One area of artificial intelligence development that has been at the center of AI ethical and efficacy debates for years is facial recognition systems. Studies by the National Institute of Standards and Technology report significant improvements in the performance of facial recognition software between 2010 and 2018. The studies examined how successfully algorithms were able to match a person’s photo with a different one of the same person stored in a large database. In 2010, 5.0% of the algorithms failed the test; in 2018, just 0.2% of the algorithms failed.
However, NIST’s reports have also revealed concerns. The conclusions from one evaluation of 189 software algorithms from 99 developers raised several red flags:
- “For one-to-one matching [i.e., confirming a photo matches a different photo of the same person in a database], the team saw higher rates of false positives for Asian and African American faces relative to images of Caucasians.
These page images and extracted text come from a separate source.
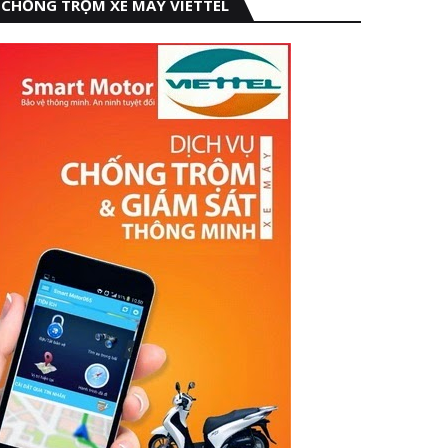
CHỐNG TRỘM XE MÁY VIETTEL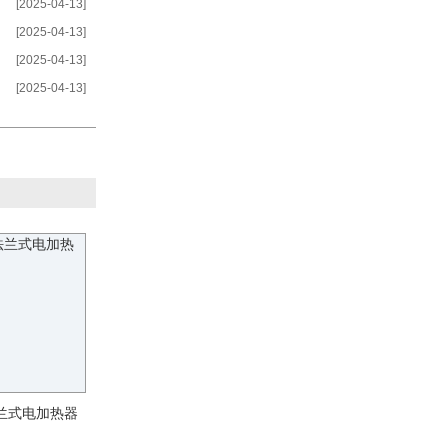
[2025-04-13]
[2025-04-13]
[2025-04-13]
[2025-04-13]
法兰式电加热器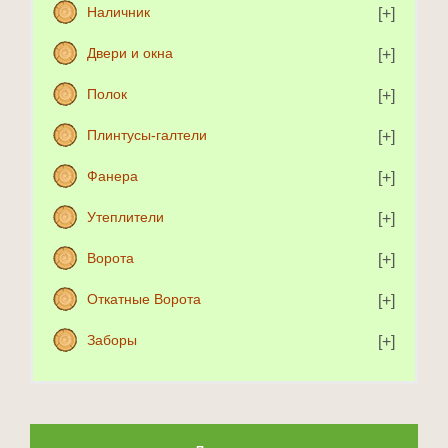
Наличник
Двери и окна
Полок
Плинтусы-галтели
Фанера
Утеплители
Ворота
Откатные Ворота
Заборы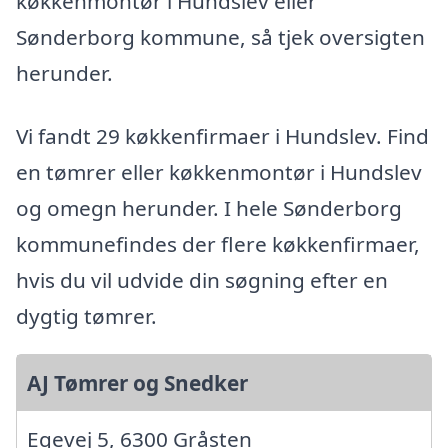
køkkenmontør i Hundslev eller
Sønderborg kommune, så tjek oversigten
herunder.
Vi fandt 29 køkkenfirmaer i Hundslev. Find
en tømrer eller køkkenmontør i Hundslev
og omegn herunder. I hele Sønderborg
kommunefindes der flere køkkenfirmaer,
hvis du vil udvide din søgning efter en
dygtig tømrer.
AJ Tømrer og Snedker
Egevej 5, 6300 Gråsten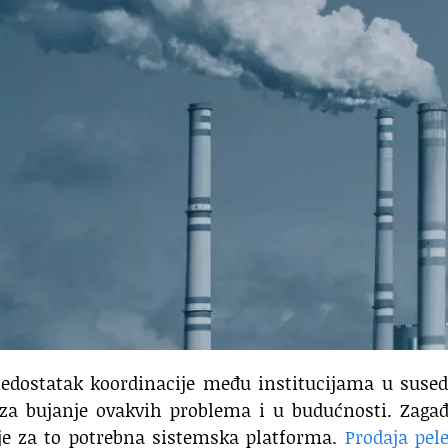
 nedostatak koordinacije među institucijama u sus
 za bujanje ovakvih problema i u budućnosti. Zaga
 je za to potrebna sistemska platforma.
Prodaja pel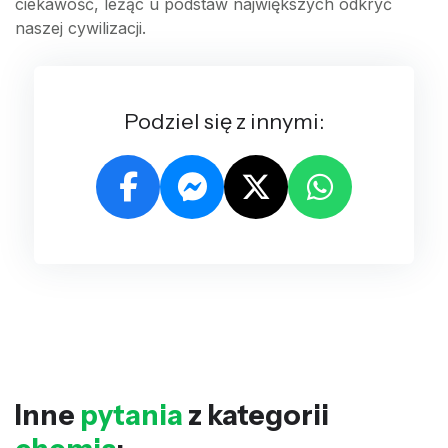
ciekawość, leżąc u podstaw największych odkryć
naszej cywilizacji.
Podziel się z innymi:
Inne
pytania
z kategorii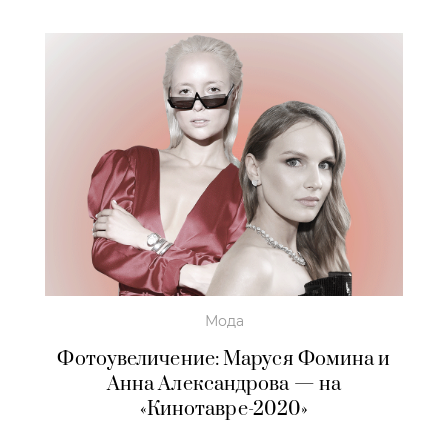
Мода
Фотоувеличение: Маруся Фомина и
Анна Александрова — на
«Кинотавре-2020»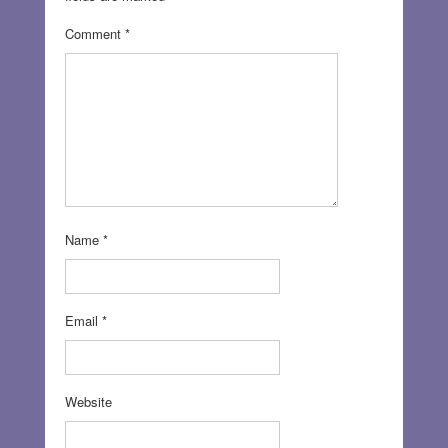
Comment
*
Name
*
Email
*
Website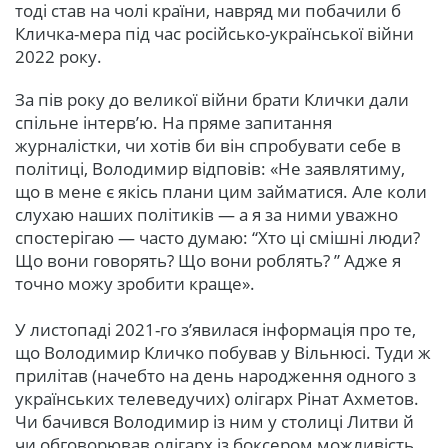
тоді став на чолі країни, навряд ми побачили б
Кличка-мера під час російсько-української війни
2022 року.
За пів року до великої війни брати Клички дали
спільне інтерв’ю. На пряме запитання
журналістки, чи хотів би він спробувати себе в
політиці, Володимир відповів: «Не заявлятиму,
що в мене є якісь плани цим займатися. Але коли
слухаю наших політиків — а я за ними уважно
спостерігаю — часто думаю: “Хто ці смішні люди?
Що вони говорять? Що вони роблять? ” Адже я
точно можу зробити краще».
У листопаді 2021-го з’явилася інформація про те,
що Володимир Кличко побував у Вільнюсі. Туди ж
прилітав (начебто на день народження одного з
українських телеведучих) олігарх Рінат Ахметов.
Чи бачився Володимир із ним у столиці Литви й
чи обговорював олігарх із боксером можливість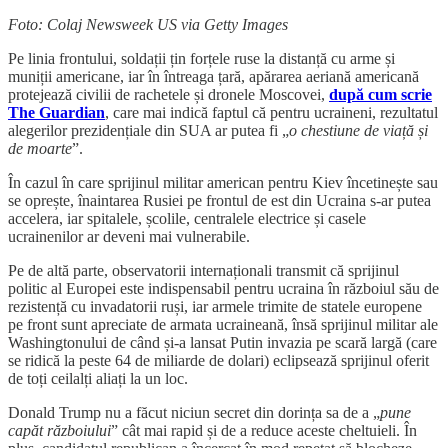
Foto: Colaj Newsweek US via Getty Images
Pe linia frontului, soldații țin forțele ruse la distanță cu arme și
muniții americane, iar în întreaga țară, apărarea aeriană americană
protejează civilii de rachetele și dronele Moscovei,
după cum scrie
The Guardian
, care mai indică faptul că pentru ucraineni, rezultatul
alegerilor prezidențiale din SUA ar putea fi „
o chestiune de viață și
de moarte
”.
În cazul în care sprijinul militar american pentru Kiev încetinește sau
se oprește, înaintarea Rusiei pe frontul de est din Ucraina s-ar putea
accelera, iar spitalele, școlile, centralele electrice și casele
ucrainenilor ar deveni mai vulnerabile.
Pe de altă parte, observatorii internaționali transmit că sprijinul
politic al Europei este indispensabil pentru ucraina în războiul său de
rezistență cu invadatorii ruși, iar armele trimite de statele europene
pe front sunt apreciate de armata ucraineană, însă sprijinul militar ale
Washingtonului de când și-a lansat Putin invazia pe scară largă (care
se ridică la peste 64 de miliarde de dolari) eclipsează sprijinul oferit
de toți ceilalți aliați la un loc.
Donald Trump nu a făcut niciun secret din dorința sa de a „
pune
capăt războiului
” cât mai rapid și de a reduce aceste cheltuieli. În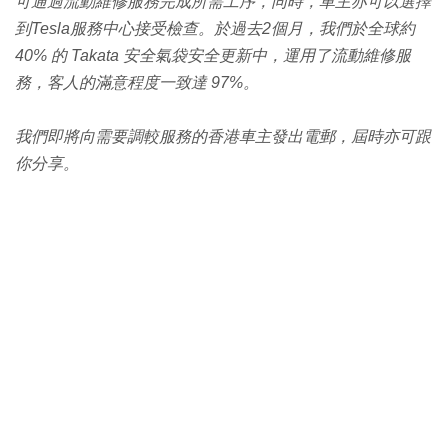
可通過流動維修服務完成所需工序，同時，車主亦可以選擇
到Tesla服務中心接受檢查。於過去2個月，我們於全球約
40% 的 Takata 安全氣袋安全更新中，運用了流動維修服
務，客人的滿意程度一致達 97%。
我們即將向需要調較服務的香港車主發出電郵，屆時亦可跟
你分享。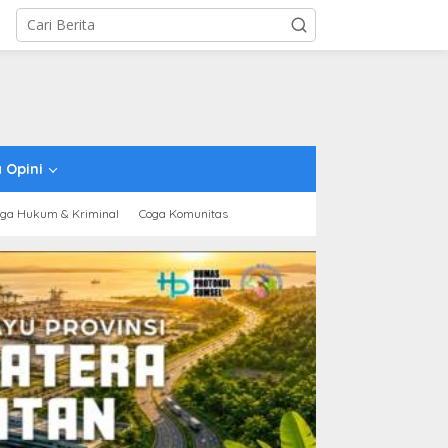
 Opini
ga Hukum & Kriminal
Coga Komunitas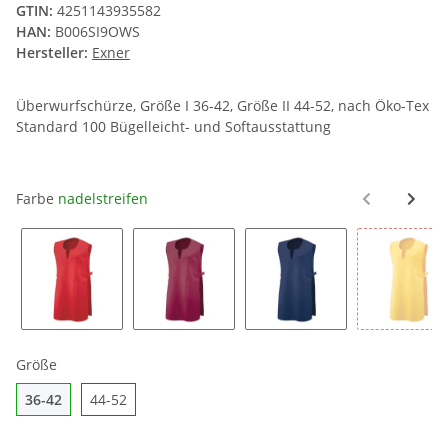
GTIN:
4251143935582
HAN:
B006SI9OWS
Hersteller:
Exner
Überwurfschürze, Größe I 36-42, Größe II 44-52, nach Öko-Tex
Standard 100 Bügelleicht- und Softausstattung
Farbe
nadelstreifen
rot
bordeaux
marine blau
Farbe
Größe
36-42
44-52
36-42
44-52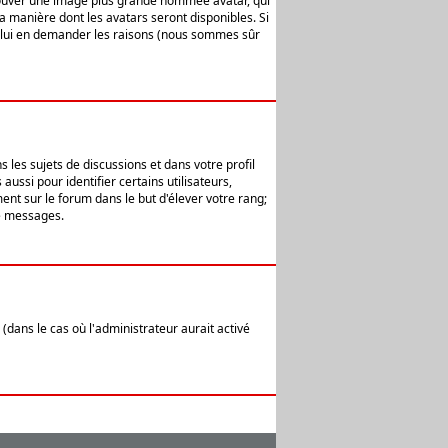
 trouver une image plus grande nommée avatar, qui
la manière dont les avatars seront disponibles. Si
ur lui en demander les raisons (nous sommes sûr
 les sujets de discussions et dans votre profil
ussi pour identifier certains utilisateurs,
ent sur le forum dans le but d'élever votre rang;
e messages.
(dans le cas où l'administrateur aurait activé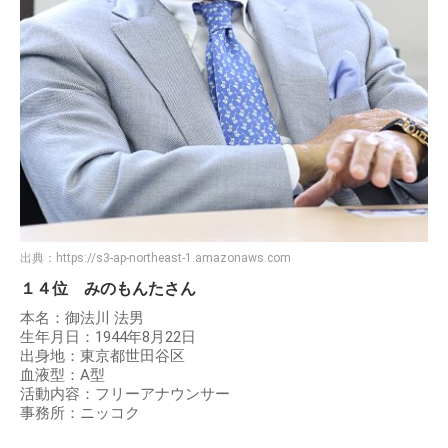
出典：
https://s3-ap-northeast-1.amazonaws.com
１４位 みのもんたさん
本名：御法川 法男
生年月日：1944年8月22日
出身地：東京都世田谷区
血液型：A型
活動内容：フリーアナウンサー
事務所：ニッコク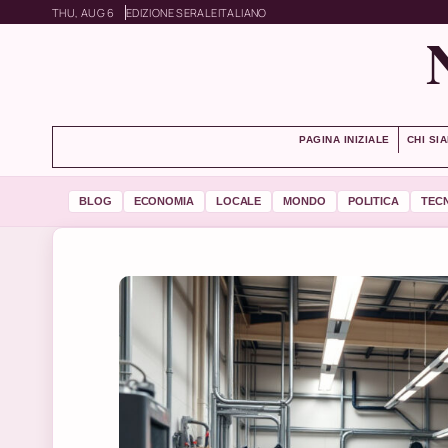
THU, AUG 6
EDIZIONE SERALE
ITALIANO
PAGINA INIZIALE
CHI SI
BLOG
ECONOMIA
LOCALE
MONDO
POLITICA
TEC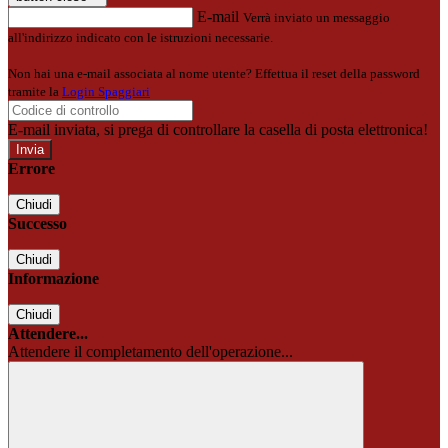
E-mail
Verrà inviato un messaggio
all'indirizzo indicato con le istruzioni necessarie.
Non hai una e-mail associata al nome utente? Effettua il reset della password
tramite la
Login Spaggiari
E-mail inviata, si prega di controllare la casella di posta elettronica!
Errore
Chiudi
Successo
Chiudi
Informazione
Chiudi
Attendere...
Attendere il completamento dell'operazione...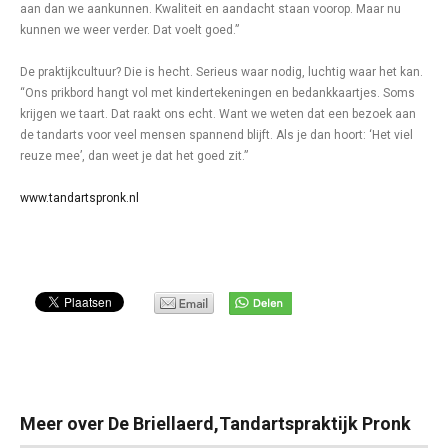
aan dan we aankunnen. Kwaliteit en aandacht staan voorop. Maar nu
kunnen we weer verder. Dat voelt goed.”
De praktijkcultuur? Die is hecht. Serieus waar nodig, luchtig waar het kan.
“Ons prikbord hangt vol met kindertekeningen en bedankkaartjes. Soms
krijgen we taart. Dat raakt ons echt. Want we weten dat een bezoek aan
de tandarts voor veel mensen spannend blijft. Als je dan hoort: ‘Het viel
reuze mee’, dan weet je dat het goed zit.”
www.tandartspronk.nl
Meer over De Briellaerd,Tandartspraktijk Pronk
The differentials often ranged from a factor of 10 to 100 times, depending on the individual algorithm.”
- “For one-to-many matching [i.e., determining whether the person in the photo has any match in a database], the team saw higher rates of false positives for African American females.”
The effects of these biases range from inconvenience (such as a false negative in a one-to-one search preventing someone from unlocking his or her phone on the first attempt) to inappropriate law enforcement attention (such as a false negative in a one-to-many search of an FBI database leading to the administrator of the system labeling the individual as warranting further scrutiny).
Concerns like these are behind Amnesty International’s recently announced “Ban the Scan” campaign in New York City. It warns that “[f]acial recognition technology can amplify racially discriminatory policing” and that “Black and minority communities are at risk of being misidentified and falsely arrested – in some instances, facial recognition has been 95% inaccurate.” The organization is asking New York residents to contact the New York Police Department and the New York City Council about banning facial recognition technology.
The NIST studies point out that the source of the software matters. Some developers have created better algorithms than others and that “those that are the most equitable also rank among the most accurate.” Any organization considering facial recognition software should carefully vet the systems. Does the provider guaranty a particular failure rate? Is that rate satisfactory? Can the provider produce assessment results, showing that the AI’s results have been reviewed for accuracy, bias, privacy, and other concerns? If relevant, does the provider have appropriate insurance? Does the software comply with the relevant statutes governing facial recognition software, like the Illinois Biometric Information Privacy Act, the California Consumer Privacy Act, and California Privacy Rights Act?
Facial recognition software can be useful, but also controversial and potentially deeply troublesome. Entities that are committed to adopting it can minimize potential legal, bias, and public relations problems by performing a thorough due diligence review of the systems under consideration.